Inspection of the nucleotide composition along the genome indicates a bi-phasic pattern. The 5' two-third of the genome encoding the 1ab polyprotein has a stable nucleotide count with the typical U>A>G>C order, but rather striking differences are observed in the 3' one-third of the genome that encodes the structural proteins (Figure 2). Most notably, the C-count increases significantly at the expense of G and U. Grigoriev recently reported the typical nucleotide bias of coronaviral genomes and the switch in nucleotide count at two-thirds of the genome [20]. He performed an analysis based on cumulative GC-skew, and suggested that the drop in GC-ratio is in fact due to a decrease in G-count. However, inspection of the HCoV-NL63 nucleotide composition indicates that the switch is due to a sudden increase in C-count, with a slight drop in G-count. Inspection of other coronaviral genomes confirms that C goes up (with highest significance in group 1 coronaviruses) and G goes down (with highest significance in group 2 coronaviruses) at two-third of the viral genome (results not shown). Grigoriev presented a possible mechanistic explanation. He suggested that the 3'-terminal one-third of the viral genomic (-) strand is more likely to be single stranded because (-) sg mRNA synthesis on the (+) strand template frequently disrupts the protective duplex in that region. This would make this part of the (-) strand genome more vulnerable to C to U transitions, which would eventually lead to a decrease of the G-count on the (+) strand. This scenario explains the G decrease, but obviously is not consistent with the local increase in C-count. We therefore propose an alternative mechanism that is also dictated by the viral transcription strategy. The central 1a/1b portion of the viral (+) strand genome is less likely to be annealed to complementary (-) strand during viral replication because most (-) strand RNAs are sub-genomic, which lack this 1a/1b domain. The 1a/1b portion of the genome thus becomes more vulnerable to C to U deamination, which correlates with the high U-count and the low C-count. Obviously, there may be many other cellular conditions and viral properties like higher amount of secondary structures on the 3' part of the genome that could have shaped the coronavirus genome over an evolutionary timescale, but this scenario explains the switch in nucleotide count at two-thirds of the viral genome.
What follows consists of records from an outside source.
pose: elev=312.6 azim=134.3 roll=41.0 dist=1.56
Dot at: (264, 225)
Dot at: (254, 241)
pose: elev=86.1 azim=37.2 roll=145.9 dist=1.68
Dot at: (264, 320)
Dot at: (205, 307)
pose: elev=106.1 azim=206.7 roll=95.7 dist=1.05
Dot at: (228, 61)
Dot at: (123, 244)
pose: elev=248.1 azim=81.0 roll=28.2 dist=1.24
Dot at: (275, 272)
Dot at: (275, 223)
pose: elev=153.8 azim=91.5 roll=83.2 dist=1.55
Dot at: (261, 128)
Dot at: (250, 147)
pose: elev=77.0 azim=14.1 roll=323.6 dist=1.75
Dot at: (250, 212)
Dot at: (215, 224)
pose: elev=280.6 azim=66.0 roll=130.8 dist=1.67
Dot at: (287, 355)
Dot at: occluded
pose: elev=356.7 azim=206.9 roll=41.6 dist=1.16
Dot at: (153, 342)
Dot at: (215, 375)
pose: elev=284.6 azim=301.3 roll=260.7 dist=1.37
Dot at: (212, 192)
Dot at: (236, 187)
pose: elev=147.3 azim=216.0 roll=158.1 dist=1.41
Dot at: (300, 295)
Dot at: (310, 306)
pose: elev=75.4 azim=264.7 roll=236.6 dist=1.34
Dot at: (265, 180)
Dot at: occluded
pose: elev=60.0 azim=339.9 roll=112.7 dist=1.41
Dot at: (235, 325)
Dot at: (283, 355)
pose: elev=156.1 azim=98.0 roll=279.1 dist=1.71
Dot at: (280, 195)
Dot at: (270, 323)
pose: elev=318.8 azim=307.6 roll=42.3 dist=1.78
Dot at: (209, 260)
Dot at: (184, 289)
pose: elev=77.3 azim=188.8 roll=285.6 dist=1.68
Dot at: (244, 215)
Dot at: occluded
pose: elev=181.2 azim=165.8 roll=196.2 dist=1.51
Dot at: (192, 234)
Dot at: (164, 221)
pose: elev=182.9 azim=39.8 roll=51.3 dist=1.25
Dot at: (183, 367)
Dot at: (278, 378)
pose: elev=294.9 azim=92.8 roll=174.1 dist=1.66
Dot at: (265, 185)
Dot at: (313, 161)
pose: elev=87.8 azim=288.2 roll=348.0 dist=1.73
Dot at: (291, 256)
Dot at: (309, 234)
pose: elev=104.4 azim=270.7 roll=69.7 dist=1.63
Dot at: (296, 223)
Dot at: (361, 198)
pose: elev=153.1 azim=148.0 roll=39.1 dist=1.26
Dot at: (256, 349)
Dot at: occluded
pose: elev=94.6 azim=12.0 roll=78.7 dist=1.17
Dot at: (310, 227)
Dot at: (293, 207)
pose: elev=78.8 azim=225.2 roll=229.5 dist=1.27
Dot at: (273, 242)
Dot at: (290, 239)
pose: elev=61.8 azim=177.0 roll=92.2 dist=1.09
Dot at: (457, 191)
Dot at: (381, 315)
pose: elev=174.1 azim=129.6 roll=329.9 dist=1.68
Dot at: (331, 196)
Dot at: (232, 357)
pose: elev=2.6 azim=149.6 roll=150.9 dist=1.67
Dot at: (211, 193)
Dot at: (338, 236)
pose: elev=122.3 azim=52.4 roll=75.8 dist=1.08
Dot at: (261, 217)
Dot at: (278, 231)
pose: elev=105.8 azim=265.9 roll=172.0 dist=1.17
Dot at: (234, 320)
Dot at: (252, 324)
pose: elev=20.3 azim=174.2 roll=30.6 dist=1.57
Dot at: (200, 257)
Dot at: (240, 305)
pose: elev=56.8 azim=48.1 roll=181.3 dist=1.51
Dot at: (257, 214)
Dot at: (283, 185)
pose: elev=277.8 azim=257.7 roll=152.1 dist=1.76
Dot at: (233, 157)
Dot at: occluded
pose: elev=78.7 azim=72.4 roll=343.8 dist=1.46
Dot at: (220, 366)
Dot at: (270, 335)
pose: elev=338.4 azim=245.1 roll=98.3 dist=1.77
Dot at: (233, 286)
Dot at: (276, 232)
We show that U-counts reach the highest values and C-counts the lowest values at the third position of the HCoV-NL63 codons (Figure 5). Analysis of the synonymous codon usage indicates that codons with a high U and A content are preferred over C and G rich codons (Table 1). Thus, the peculiar genome composition has a direct effect on the codon usage of HCoV-NL63, and possibly even an indirect effect on the amino acid composition of coronaviral proteins by affecting the non-synonymous codon usage [2426]. The synonymous codon usage of HCoV-NL63 clearly differs from that in human cells. Thus, the genome may have been shaped by cytosine deamination over an evolutionary timescale, but it is possible that the translational machinery has restricted this genome drift because of the availability of tRNA molecules.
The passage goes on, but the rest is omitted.